** Opening Excerpt provided block **
We successfully downloaded and loaded the datasets.
# 修改路径为你本地的数据路径
blogs <- readLines("en_US.blogs.txt", encoding = "UTF-8", skipNul = TRUE)
news <- readLines("en_US.news.txt", encoding = "UTF-8", skipNul = TRUE)
twitter <- readLines("en_US.twitter.txt", encoding = "UTF-8", skipNul = TRUE)
length(blogs); length(news); length(twitter)
We computed basic statistics such as line counts, total words, and average words per line.
summary_stats <- function(data){
words_per_line <- sapply(strsplit(data, "\s+"), length)
data.frame(
Lines = length(data),
TotalWords = sum(words_per_line),
AvgWordsPerLine = round(mean(words_per_line), 2)
)
}
stats <- rbind(
Blogs = summary_stats(blogs),
News = summary_stats(news),
Twitter = summary_stats(twitter)
)
kable(stats, caption = "Summary Statistics of the Three Datasets")
Here we show histograms of words per line to illustrate differences between datasets.
blogs_words <- sapply(strsplit(blogs, "\s+"), length)
news_words <- sapply(strsplit(news, "\s+"), length)
** Closing Excerpt provided block **
** Opening Recorded data block **
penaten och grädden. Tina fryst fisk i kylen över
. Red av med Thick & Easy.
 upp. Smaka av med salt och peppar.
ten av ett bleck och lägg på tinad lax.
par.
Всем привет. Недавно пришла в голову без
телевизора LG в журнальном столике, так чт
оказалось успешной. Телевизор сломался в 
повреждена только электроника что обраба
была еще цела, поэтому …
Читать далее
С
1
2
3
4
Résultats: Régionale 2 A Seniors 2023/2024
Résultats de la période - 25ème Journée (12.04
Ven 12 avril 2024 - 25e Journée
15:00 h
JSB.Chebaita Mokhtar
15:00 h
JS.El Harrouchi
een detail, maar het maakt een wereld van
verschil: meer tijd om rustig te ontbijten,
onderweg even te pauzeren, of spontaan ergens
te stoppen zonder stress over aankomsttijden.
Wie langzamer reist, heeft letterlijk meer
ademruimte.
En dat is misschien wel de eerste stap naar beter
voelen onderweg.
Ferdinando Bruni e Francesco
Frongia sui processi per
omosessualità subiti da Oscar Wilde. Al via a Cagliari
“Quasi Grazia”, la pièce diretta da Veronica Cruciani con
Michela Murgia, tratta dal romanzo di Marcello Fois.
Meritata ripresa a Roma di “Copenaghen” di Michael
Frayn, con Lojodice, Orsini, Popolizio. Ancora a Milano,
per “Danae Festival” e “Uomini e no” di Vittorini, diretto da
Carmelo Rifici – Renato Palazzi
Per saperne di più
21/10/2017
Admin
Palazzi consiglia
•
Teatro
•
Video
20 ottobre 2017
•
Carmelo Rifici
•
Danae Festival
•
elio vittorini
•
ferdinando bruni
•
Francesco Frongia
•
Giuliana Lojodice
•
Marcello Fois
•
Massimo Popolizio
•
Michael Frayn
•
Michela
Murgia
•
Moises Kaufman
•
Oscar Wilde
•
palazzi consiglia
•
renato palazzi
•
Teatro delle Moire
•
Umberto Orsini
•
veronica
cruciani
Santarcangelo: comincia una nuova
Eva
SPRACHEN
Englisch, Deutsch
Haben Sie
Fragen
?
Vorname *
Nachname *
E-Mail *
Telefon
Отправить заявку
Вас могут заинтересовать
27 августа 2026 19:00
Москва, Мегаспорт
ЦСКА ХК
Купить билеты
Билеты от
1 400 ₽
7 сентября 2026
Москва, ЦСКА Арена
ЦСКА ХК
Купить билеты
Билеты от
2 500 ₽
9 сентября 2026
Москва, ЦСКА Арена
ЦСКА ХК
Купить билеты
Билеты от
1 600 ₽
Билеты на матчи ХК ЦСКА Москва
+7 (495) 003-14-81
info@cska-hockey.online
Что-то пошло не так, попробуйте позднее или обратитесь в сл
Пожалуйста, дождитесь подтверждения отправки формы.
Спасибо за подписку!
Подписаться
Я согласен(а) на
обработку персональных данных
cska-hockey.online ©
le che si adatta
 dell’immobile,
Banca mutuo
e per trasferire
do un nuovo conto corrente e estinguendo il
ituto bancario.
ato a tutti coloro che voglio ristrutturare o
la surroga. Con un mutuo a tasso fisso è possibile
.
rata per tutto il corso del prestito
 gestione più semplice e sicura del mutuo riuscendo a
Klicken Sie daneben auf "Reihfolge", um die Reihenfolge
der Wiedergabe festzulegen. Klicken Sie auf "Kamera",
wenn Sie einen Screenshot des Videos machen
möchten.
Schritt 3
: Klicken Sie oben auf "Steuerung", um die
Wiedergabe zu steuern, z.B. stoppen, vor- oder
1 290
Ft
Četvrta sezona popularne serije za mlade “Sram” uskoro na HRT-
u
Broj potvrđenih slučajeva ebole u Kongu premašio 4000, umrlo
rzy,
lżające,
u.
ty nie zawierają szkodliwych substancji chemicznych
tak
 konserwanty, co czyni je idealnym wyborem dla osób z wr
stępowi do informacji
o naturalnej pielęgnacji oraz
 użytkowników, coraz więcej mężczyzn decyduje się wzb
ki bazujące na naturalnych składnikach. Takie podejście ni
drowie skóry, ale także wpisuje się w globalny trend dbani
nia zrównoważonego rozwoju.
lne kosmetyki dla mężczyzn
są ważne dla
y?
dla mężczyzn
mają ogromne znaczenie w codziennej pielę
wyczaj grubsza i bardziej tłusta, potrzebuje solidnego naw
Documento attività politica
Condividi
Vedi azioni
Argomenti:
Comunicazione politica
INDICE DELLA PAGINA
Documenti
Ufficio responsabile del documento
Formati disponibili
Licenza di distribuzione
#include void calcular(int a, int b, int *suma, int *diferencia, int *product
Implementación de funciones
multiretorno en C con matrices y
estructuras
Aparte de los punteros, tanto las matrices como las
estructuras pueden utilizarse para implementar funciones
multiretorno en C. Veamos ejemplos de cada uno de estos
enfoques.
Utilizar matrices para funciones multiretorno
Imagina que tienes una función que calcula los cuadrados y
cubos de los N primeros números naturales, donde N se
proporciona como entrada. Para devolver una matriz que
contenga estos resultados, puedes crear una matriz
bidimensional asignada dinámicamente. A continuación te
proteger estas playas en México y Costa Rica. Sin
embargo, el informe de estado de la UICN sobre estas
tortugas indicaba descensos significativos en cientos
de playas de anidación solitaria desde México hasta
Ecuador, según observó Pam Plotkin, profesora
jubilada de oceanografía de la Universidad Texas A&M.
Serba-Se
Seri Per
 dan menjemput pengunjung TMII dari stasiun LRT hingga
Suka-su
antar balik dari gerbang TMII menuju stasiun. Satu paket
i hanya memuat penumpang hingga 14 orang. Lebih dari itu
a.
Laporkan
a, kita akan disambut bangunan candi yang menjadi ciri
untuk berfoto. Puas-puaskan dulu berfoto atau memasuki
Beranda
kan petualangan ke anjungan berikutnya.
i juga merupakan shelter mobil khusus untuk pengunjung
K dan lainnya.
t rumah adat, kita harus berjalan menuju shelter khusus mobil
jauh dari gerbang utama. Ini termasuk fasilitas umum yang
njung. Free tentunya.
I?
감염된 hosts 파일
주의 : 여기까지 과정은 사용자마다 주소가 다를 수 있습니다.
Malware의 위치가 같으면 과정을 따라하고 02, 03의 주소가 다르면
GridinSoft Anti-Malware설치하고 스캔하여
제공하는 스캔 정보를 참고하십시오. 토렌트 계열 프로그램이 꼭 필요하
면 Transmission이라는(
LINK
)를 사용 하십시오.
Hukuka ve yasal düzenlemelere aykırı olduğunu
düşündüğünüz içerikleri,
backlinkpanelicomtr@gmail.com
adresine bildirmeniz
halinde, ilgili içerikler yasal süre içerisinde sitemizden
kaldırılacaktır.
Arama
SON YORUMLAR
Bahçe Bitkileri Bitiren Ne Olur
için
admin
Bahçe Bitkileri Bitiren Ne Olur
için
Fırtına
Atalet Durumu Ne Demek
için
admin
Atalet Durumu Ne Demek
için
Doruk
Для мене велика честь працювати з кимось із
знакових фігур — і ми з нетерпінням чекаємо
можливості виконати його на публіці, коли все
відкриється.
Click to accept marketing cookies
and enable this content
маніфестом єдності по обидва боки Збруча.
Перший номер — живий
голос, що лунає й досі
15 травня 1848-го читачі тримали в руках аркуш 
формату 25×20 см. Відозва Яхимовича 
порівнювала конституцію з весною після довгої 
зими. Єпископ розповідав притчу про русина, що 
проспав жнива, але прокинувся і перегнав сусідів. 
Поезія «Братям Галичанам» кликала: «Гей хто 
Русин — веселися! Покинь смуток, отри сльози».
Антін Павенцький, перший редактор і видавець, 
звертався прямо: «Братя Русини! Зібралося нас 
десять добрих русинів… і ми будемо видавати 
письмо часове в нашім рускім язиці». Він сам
** Closing Recorded data block **
What you need to do:
A – In the R walkthrough of the blogs, news, and Twitter datasets, what purpose does the text give for showing histograms of words per line? Answer in one to three sentences.
B – Resume the R walkthrough of the blogs, news, and Twitter datasets after its final line of code.

Answers per task:
A – The histograms of words per line are shown to illustrate differences between the datasets. For each dataset, the number of words on every line is counted so that the spread of line lengths can be compared across blogs, news, and Twitter.

B –
twitter_words <- sapply(strsplit(twitter, "\s+"), length)
df_plot <- data.frame(
words = c(blogs_words, news_words, twitter_words),
source = factor(c(
rep("Blogs", length(blogs_words)),
rep("News", length(news_words)),
rep("Twitter", length(twitter_words))
))
)
ggplot(df_plot, aes(x = words, fill = source)) +
geom_histogram(bins = 50, alpha = 0.6, position = "identity") +
xlim(0, 200) +
labs(title = "Distribution of Words per Line",
x = "Words per Line", y = "Count")
We confirmed successful data loading and
exploration.
Key differences across datasets were identified.
Next step: build n-gram prediction model and Shiny
app.